* Information:
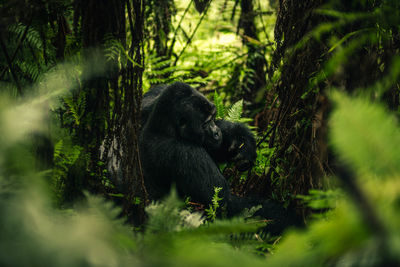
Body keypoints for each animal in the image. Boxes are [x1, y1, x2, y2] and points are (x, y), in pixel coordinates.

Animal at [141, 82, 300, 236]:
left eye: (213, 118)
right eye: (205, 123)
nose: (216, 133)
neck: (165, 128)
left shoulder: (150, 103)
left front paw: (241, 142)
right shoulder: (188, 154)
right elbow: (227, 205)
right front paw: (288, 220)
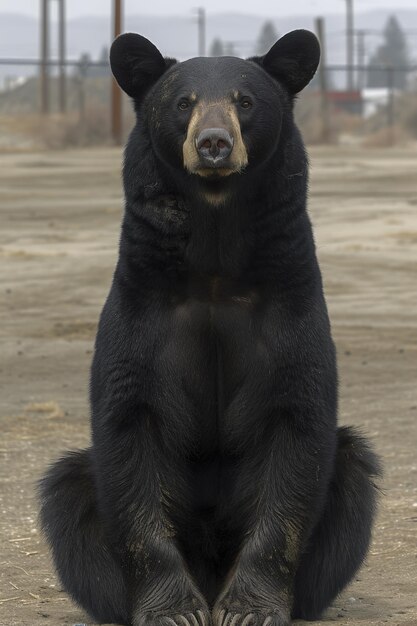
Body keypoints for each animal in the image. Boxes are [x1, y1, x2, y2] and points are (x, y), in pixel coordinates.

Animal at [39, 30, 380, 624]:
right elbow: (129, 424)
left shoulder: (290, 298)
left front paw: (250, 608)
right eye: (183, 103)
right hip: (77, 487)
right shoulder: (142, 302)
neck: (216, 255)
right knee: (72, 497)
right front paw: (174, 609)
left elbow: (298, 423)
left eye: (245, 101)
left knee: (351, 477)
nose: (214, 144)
...
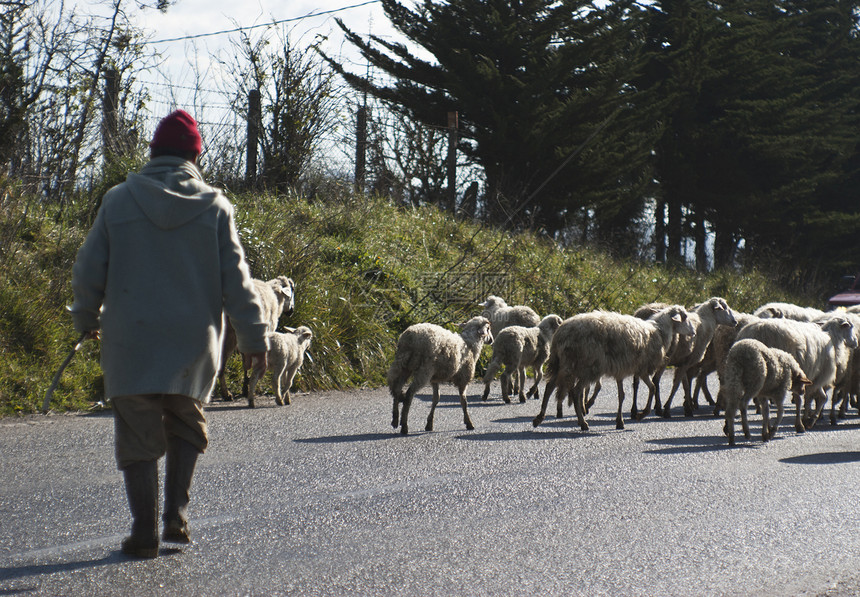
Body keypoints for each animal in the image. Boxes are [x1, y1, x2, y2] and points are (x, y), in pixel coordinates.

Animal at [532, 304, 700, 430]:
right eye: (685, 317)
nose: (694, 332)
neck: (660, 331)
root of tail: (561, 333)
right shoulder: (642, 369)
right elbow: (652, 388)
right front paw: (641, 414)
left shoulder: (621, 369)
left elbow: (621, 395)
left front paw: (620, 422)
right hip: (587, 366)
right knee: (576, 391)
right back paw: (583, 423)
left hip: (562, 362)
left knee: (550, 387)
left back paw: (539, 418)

* Aim of the task:
Copy word for word the stretch of entries above from the line that has "right eye: (183, 103)" through the line that has "nose: (214, 144)", both ends included, and nothing outside it.

* Solution to the exercise:
right eye: (183, 103)
right hip: (77, 487)
right shoulder: (142, 302)
neck: (216, 255)
right knee: (72, 497)
right front paw: (174, 609)
left elbow: (298, 423)
left eye: (245, 101)
left knee: (351, 477)
nose: (214, 144)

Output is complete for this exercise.